Netflix / metaflow

Open Source Platform for developing, scaling and deploying serious ML, AI, and data science systems
https://metaflow.org
Apache License 2.0
8.24k stars 774 forks source link

Task failed silently when running --with kubernetes #1249

Open shrinandj opened 1 year ago

shrinandj commented 1 year ago

On one of our clusters, a flow with 59 parallel steps was run --with kubernetes. 58 out of those ran just fine. But one of the steps failed without any error message.

The logs don't seem to have specific information.

2023-01-26 18:55:59.342 [345/analyzecreatures/9146 (pid 72172)] [pod t-n9s26-cnmc4] Downloading code package...
2023-01-26 18:56:00.676 [345/analyzecreatures/9146 (pid 72172)] [pod t-n9s26-cnmc4] Code package downloaded.
2023-01-26 18:56:01.014 [345/analyzecreatures/9146 (pid 72172)] [pod t-n9s26-cnmc4] Task is starting.
2023-01-26 18:56:20.526 [345/analyzecreatures/9146 (pid 72172)] [pod t-n9s26-cnmc4] Task finished with exit code None.
shrinandj commented 1 year ago

Looks like the pod failed because kubelet errored out with "No sandbox for pod"
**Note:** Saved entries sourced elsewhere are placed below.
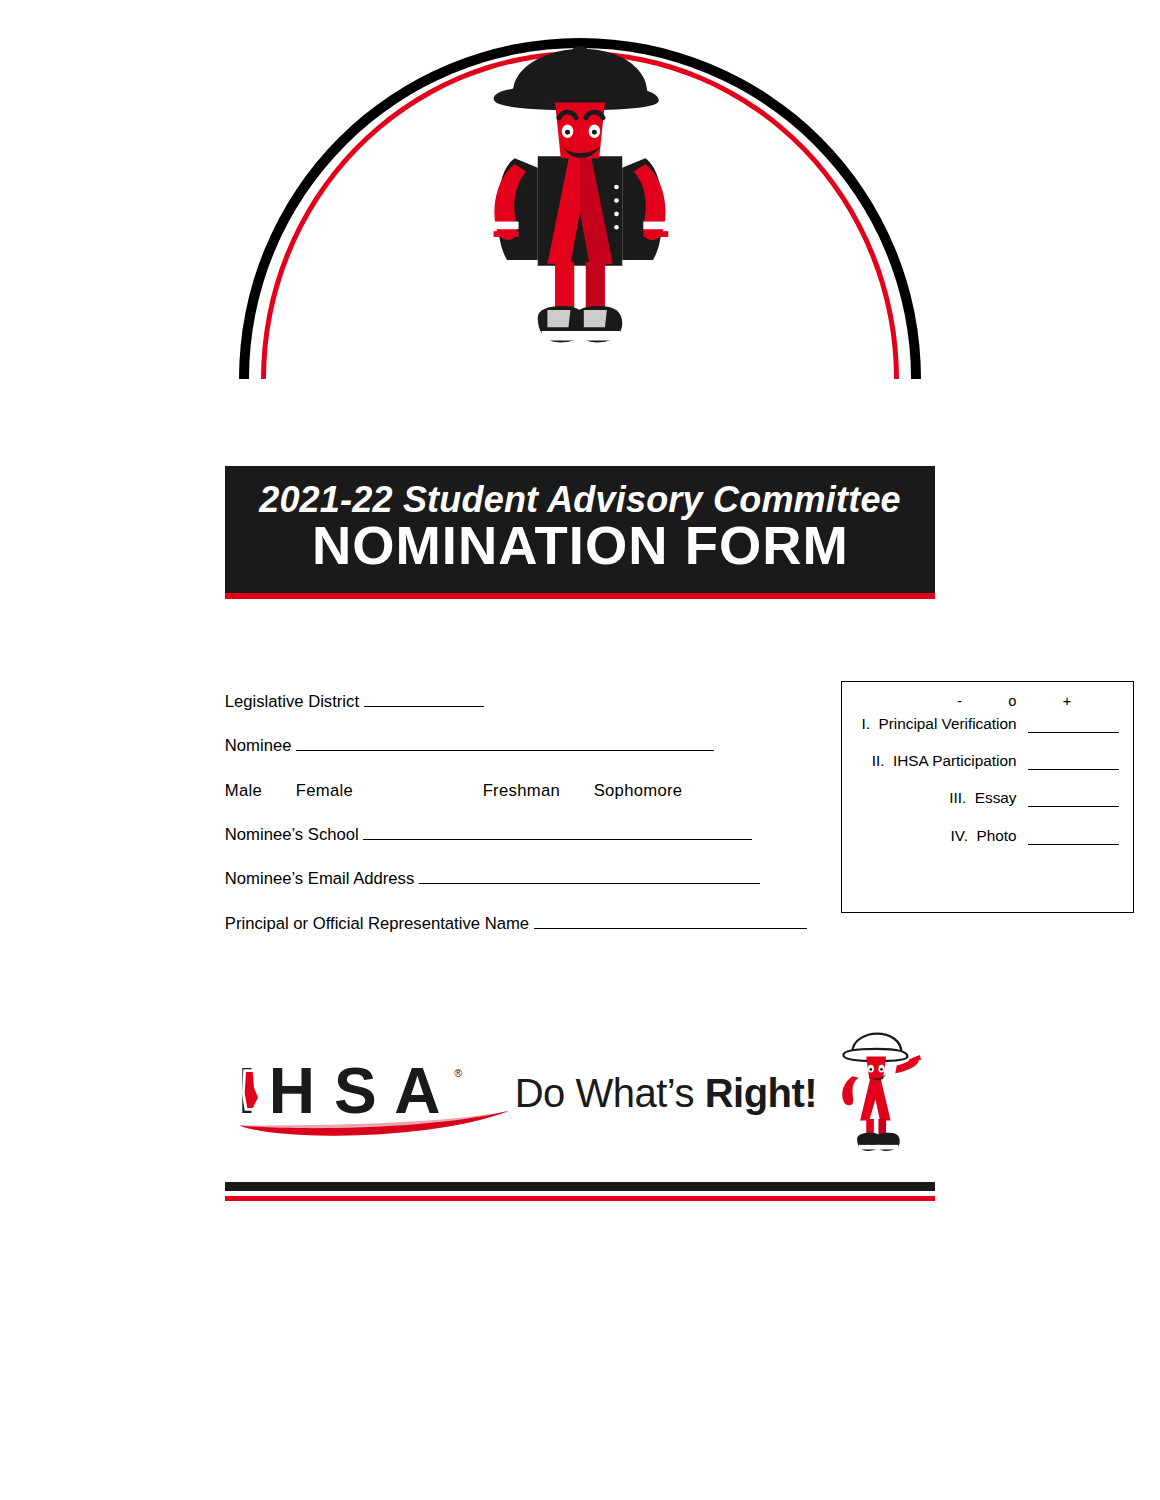2021-22 Student Advisory Committee
NOMINATION FORM
Legislative District
Nominee
Male Female Freshman Sophomore
Nominee’s School
Nominee’s Email Address
Principal or Official Representative Name
- o +
I. Principal Verification
II. IHSA Participation
III. Essay
IV. Photo
I H S A ®
Do What’s Right!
2023-01-27T02:55:57.328Z    {"hostname":"ip-10-10-17-70.us-west-2.compute.internal","systemd_unit":"kubelet.service","message":"I0127 02:55:57.328640 4720 operation_generator.go:714] MountVolume.SetUp succeeded for volume \"kube-api-access-z2zxj\" (UniqueName: \"kubernetes.io/projected/03ec9a24-bfa3-4474-a02a-54abe2a74805-kube-api-access-z2zxj\") pod \"t-n9s26-cnmc4\" (UID: \"03ec9a24-bfa3-4474-a02a-54abe2a74805\")"}

2023-01-27T02:55:57.422Z    {"hostname":"ip-10-10-17-70.us-west-2.compute.internal","systemd_unit":"kubelet.service","message":"I0127 02:55:57.422174 4720 kuberuntime_manager.go:484] \"No sandbox for pod can be found. Need to start a new one\" pod=\"jobs-default/t-n9s26-cnmc4\""}

2023-01-27T02:55:58.101Z    {"hostname":"ip-10-10-17-70.us-west-2.compute.internal","systemd_unit":"kubelet.service","message":"I0127 02:55:58.101069 4720 generic.go:296] \"Generic (PLEG): container finished\" podID=32d059fe-7244-4fb4-9b1b-2cf3733f79ce containerID=\"a27b4dc602d3e5a25a0a7caf5d91ef23fbcb5df73400ece3262ecf374fe1f889\" exitCode=0"}

2023-01-27T02:55:58.101Z    {"hostname":"ip-10-10-17-70.us-west-2.compute.internal","systemd_unit":"kubelet.service","message":"I0127 02:55:58.101141 4720 kubelet.go:2145] \"SyncLoop (PLEG): event for pod\" pod=\"jobs-default/t-nqz8b-xw2zp\" event=&{ID:32d059fe-7244-4fb4-9b1b-2cf3733f79ce Type:ContainerDied Data:a27b4dc602d3e5a25a0a7caf5d91ef23fbcb5df73400ece3262ecf374fe1f889}"}

It's unclear if there are ways for higher level apis can identify this condition and automatically retry. Maybe, metaflow could retry if a pod if it failed with exit code None??

In this case it is guaranteed that the pod never started. So restarting it should be safe.